Uno escribe la palabra tensionada y vienen a su memora los certeros tirachinas de la infancia, una herramienta más propia del siglo XX que del XXI y que, sin embargo, nos llenó de espíritu aventurero en las tardes salvajes que vivíamos en los bosques de nuestra infancia. Hoy si le atisban a uno apuntando a un jilguero -en el improbable caso de que se vean ligueros en estado de libertad, que esa es otra...- correría el riesgo de ser denunciado por maltrato de animales. Es el sino de los tiempos y lo más adecuado si queremos continuar compartiendo vida con la naturaleza salvaje pero no me pidan que espante a la nostalgia. No puedo.

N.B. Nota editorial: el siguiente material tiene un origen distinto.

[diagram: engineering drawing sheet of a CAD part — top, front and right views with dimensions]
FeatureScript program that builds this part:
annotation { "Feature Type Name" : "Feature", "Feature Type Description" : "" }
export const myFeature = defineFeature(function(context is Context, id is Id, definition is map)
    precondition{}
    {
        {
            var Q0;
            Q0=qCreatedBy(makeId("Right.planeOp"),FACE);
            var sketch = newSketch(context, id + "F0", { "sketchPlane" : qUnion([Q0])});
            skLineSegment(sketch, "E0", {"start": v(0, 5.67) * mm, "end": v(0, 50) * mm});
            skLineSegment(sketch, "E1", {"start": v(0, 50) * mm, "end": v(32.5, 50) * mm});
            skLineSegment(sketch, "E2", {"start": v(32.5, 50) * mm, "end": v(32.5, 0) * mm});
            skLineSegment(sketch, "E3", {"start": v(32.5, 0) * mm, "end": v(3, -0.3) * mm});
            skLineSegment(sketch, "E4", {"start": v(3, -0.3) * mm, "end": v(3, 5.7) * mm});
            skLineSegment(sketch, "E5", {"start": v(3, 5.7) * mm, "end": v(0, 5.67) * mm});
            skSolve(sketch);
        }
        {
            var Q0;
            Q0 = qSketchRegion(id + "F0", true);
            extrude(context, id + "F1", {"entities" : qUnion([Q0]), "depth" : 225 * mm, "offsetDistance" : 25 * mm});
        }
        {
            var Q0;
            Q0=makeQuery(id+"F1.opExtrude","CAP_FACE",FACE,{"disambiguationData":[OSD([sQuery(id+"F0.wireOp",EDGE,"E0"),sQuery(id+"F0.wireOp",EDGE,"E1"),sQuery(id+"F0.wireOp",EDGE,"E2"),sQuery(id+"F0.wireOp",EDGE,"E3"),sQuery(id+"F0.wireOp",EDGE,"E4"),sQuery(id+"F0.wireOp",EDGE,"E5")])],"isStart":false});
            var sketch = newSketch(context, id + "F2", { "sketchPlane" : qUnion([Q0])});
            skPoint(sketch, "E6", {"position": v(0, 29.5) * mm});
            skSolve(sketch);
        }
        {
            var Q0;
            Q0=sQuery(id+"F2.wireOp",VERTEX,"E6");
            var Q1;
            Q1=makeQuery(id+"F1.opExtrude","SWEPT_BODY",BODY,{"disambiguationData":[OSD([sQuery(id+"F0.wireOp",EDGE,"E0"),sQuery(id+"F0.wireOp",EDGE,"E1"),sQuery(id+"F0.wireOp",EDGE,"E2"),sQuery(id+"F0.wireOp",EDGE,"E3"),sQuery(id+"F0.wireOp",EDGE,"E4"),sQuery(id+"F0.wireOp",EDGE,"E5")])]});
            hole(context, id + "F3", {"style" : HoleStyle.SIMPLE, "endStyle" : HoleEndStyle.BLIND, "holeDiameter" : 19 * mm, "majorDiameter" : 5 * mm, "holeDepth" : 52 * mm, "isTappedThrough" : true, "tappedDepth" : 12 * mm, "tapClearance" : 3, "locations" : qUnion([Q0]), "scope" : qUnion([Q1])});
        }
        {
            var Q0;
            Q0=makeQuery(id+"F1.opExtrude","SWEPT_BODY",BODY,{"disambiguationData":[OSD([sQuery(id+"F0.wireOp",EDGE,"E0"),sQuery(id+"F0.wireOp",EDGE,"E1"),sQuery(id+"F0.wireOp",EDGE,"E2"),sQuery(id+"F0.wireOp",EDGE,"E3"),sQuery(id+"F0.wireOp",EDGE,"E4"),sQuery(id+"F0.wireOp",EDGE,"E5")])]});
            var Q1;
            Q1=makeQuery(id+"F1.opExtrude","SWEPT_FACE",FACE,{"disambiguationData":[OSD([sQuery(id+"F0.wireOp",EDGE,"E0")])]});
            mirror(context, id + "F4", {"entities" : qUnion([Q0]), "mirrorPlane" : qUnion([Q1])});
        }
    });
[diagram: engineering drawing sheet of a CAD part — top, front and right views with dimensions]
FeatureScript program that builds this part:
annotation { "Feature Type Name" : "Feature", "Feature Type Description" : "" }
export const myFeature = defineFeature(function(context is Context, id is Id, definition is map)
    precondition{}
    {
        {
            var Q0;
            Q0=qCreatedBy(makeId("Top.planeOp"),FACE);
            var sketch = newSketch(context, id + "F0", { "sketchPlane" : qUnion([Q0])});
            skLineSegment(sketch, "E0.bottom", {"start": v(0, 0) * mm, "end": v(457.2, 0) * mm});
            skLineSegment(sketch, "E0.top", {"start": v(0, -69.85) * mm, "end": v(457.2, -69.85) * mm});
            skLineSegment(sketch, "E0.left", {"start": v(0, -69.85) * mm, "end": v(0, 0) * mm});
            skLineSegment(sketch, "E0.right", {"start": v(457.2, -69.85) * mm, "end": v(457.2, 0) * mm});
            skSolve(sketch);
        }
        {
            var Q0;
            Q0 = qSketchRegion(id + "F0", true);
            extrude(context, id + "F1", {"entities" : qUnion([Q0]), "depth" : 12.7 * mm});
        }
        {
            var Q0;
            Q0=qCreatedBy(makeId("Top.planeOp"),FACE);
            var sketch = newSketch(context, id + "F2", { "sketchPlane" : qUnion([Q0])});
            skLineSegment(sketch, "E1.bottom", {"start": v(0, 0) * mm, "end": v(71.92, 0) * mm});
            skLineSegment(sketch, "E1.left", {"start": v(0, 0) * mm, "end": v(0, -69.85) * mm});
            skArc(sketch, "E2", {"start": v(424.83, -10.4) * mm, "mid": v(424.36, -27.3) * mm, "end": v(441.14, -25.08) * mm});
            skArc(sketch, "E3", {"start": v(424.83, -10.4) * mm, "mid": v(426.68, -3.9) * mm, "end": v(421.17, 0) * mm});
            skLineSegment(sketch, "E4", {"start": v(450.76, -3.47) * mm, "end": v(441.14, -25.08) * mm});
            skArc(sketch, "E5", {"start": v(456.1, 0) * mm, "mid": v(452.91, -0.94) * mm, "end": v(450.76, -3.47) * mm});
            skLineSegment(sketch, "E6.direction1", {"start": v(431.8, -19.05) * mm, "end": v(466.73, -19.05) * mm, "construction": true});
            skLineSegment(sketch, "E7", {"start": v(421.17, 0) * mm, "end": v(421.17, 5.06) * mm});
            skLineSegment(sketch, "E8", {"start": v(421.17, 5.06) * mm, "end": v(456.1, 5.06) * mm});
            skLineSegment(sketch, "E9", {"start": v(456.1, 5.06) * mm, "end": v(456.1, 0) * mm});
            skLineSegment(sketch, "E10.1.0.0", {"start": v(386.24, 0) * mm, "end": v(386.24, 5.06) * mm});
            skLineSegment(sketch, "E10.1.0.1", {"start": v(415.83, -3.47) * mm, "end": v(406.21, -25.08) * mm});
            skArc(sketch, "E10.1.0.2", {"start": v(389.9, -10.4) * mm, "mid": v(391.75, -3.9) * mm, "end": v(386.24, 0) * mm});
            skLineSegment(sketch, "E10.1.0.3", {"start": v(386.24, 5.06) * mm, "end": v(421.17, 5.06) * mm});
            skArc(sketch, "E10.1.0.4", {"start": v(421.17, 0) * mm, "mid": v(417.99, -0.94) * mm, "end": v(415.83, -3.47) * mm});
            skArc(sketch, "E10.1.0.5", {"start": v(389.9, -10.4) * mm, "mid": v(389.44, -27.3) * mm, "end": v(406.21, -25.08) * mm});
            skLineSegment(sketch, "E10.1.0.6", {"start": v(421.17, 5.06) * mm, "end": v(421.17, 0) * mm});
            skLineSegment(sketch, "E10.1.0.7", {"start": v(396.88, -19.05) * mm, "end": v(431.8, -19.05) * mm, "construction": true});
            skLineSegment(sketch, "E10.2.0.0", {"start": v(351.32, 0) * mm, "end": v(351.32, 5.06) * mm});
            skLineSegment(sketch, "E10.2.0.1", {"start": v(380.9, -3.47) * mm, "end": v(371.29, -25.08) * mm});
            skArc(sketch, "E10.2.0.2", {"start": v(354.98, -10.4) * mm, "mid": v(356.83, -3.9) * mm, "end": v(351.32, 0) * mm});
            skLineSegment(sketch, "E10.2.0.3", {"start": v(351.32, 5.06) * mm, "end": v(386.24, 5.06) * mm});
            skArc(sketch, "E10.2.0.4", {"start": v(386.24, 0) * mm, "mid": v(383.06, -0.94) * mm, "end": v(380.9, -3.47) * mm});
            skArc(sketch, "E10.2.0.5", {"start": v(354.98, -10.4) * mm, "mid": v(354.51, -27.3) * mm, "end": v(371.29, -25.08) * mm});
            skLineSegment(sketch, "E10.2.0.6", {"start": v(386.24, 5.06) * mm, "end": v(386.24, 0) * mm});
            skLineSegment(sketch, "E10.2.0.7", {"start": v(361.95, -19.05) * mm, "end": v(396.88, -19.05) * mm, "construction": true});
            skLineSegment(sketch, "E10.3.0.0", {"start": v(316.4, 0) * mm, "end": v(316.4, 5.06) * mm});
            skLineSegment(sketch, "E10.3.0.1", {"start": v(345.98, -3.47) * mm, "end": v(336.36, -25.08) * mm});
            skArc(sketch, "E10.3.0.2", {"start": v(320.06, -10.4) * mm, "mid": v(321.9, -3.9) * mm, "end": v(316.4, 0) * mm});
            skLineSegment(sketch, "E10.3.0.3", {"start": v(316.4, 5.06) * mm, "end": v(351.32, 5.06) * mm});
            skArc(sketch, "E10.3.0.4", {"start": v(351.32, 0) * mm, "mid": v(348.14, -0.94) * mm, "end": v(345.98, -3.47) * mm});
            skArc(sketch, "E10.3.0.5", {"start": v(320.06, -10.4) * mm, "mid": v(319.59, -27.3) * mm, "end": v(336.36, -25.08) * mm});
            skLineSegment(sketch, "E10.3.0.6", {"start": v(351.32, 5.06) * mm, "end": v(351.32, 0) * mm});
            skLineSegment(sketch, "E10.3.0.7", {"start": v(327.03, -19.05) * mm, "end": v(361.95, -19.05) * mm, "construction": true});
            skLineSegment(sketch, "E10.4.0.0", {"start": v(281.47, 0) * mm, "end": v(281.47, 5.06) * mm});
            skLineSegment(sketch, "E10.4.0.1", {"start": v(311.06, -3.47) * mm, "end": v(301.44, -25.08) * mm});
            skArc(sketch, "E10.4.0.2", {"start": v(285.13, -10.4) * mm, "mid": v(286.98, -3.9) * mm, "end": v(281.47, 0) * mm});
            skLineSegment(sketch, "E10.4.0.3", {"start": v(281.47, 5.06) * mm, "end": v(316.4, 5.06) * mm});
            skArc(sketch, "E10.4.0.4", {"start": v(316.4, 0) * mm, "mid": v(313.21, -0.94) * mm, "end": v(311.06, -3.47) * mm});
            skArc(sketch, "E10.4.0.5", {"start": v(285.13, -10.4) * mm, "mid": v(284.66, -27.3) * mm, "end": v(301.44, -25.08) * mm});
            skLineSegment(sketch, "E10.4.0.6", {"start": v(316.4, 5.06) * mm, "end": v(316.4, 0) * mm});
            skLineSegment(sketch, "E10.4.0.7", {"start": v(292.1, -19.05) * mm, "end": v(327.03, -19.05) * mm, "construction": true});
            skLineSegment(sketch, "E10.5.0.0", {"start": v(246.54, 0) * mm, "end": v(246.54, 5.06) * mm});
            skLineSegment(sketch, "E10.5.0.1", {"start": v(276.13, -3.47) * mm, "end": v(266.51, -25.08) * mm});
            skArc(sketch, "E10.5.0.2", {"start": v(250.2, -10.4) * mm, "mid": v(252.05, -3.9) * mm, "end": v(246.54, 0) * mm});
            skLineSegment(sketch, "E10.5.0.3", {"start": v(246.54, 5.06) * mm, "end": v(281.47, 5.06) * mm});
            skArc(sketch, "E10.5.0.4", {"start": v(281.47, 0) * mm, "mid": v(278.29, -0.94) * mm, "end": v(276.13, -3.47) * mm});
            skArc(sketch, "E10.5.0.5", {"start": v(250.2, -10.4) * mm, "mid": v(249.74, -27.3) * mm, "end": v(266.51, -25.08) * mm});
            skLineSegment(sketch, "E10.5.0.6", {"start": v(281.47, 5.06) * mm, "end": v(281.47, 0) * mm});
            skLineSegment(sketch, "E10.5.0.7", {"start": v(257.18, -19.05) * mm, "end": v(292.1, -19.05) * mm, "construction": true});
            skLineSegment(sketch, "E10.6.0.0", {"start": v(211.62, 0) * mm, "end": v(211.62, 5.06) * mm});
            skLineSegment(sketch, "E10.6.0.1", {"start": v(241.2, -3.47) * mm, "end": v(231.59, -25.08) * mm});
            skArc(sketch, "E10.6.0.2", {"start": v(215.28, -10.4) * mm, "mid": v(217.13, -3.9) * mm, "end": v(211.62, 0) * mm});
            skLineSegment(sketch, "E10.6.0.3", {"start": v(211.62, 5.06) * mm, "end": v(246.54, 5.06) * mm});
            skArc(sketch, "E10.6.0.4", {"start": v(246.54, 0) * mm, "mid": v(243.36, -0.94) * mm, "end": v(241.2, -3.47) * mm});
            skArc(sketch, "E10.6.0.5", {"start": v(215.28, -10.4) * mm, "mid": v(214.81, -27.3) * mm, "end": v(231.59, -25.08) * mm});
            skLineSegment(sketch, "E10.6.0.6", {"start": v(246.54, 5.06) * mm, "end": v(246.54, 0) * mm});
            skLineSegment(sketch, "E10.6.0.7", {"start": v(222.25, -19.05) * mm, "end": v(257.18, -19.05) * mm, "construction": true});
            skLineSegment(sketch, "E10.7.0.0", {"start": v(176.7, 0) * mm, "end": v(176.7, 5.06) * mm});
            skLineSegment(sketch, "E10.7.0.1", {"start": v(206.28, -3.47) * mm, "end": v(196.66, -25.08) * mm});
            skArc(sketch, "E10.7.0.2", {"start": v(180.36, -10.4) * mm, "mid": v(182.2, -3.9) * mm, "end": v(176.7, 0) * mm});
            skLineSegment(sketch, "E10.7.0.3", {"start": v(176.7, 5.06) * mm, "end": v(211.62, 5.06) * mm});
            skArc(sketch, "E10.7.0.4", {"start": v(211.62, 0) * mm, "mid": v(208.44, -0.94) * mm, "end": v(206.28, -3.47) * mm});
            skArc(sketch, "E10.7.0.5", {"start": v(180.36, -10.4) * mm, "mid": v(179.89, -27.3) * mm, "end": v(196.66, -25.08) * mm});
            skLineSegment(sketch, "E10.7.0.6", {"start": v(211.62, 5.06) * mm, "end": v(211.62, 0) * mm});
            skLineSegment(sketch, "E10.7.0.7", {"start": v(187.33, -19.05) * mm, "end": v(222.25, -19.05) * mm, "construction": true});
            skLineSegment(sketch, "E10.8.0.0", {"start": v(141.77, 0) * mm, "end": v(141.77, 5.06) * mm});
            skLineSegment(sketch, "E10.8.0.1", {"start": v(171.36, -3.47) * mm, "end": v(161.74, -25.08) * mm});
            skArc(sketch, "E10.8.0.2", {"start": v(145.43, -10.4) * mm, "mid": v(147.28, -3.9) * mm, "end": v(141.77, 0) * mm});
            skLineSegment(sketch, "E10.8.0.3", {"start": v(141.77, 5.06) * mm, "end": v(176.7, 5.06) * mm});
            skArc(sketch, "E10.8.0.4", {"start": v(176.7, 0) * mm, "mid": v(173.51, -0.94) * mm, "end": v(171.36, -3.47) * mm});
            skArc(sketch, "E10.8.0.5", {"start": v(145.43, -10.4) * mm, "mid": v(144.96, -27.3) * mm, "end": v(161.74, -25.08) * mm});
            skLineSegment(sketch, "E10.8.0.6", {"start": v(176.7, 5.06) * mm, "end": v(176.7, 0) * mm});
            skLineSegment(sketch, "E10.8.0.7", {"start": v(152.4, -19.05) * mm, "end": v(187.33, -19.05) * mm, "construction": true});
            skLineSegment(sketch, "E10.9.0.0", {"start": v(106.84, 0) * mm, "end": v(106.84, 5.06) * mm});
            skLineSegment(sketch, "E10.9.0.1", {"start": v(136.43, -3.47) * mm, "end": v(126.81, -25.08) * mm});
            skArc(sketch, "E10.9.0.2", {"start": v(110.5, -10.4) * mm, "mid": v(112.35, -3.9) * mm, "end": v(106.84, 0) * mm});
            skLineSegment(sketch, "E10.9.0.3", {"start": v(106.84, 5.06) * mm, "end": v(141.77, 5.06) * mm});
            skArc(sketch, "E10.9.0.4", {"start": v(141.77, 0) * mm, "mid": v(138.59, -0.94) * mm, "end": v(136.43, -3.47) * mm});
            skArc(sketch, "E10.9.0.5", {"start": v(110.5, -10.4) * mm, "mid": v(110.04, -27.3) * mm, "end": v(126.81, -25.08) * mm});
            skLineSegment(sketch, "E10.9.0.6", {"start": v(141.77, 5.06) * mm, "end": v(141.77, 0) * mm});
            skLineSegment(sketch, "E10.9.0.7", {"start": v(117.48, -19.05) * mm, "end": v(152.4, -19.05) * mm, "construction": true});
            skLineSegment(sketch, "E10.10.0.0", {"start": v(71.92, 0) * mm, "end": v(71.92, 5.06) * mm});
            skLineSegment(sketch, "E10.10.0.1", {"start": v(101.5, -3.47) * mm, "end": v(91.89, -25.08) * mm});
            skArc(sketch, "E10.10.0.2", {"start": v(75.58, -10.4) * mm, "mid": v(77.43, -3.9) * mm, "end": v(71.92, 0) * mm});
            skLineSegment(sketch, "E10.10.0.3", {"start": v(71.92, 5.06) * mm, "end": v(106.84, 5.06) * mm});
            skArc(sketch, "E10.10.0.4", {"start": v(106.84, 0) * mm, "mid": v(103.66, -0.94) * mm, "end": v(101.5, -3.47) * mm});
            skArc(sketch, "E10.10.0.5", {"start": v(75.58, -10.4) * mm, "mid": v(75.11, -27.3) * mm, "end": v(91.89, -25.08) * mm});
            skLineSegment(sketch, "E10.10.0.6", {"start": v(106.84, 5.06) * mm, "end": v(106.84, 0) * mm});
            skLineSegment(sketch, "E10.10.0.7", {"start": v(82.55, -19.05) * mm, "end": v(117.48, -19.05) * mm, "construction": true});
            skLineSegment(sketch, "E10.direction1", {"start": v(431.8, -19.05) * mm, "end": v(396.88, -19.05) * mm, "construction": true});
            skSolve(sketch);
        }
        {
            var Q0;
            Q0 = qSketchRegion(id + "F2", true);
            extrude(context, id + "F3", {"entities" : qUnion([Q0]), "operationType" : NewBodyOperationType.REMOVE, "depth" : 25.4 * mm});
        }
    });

En fin, hecho el desahogo metámonos de bruces en el tema que hoy nos ocupa y, me temo, nos preocupa. Hoy Barakaldo se erige como un microcosmos de la lucha por la vivienda, un lugar donde las esperanzas y las frustraciones se entrelazan en un tejido urbano que grita por atención. Mañana será otro municipio porque esa es la tendencia. Como un río que arrastra consigo las historias de sus orillas, Barakaldo lleva en su seno las narrativas de quienes buscan un hogar, un refugio, un espacio donde sus sueños puedan florecer.
Las calles de Barakaldo, con su mezcla de modernidad y tradición, son testigos de un fenómeno que se repite en muchas ciudades del mundo: la tensión habitacional. Aquí, donde las fábricas alguna vez resonaron con el eco de la producción, hoy resuena el clamor de quienes se ven obligados a luchar por un lugar bajo el sol. La gentrificación, ese monstruo de mil cabezas, avanza sigilosamente, transformando barrios que alguna vez fueron el alma de la comunidad en espacios casi elitistas, donde el costo de la vida se eleva como un globo que se escapa de las manos
Los edificios cuentan historias de familias que han vivido en Barakaldo durante generaciones. Comienzan a borrarse esas huellas.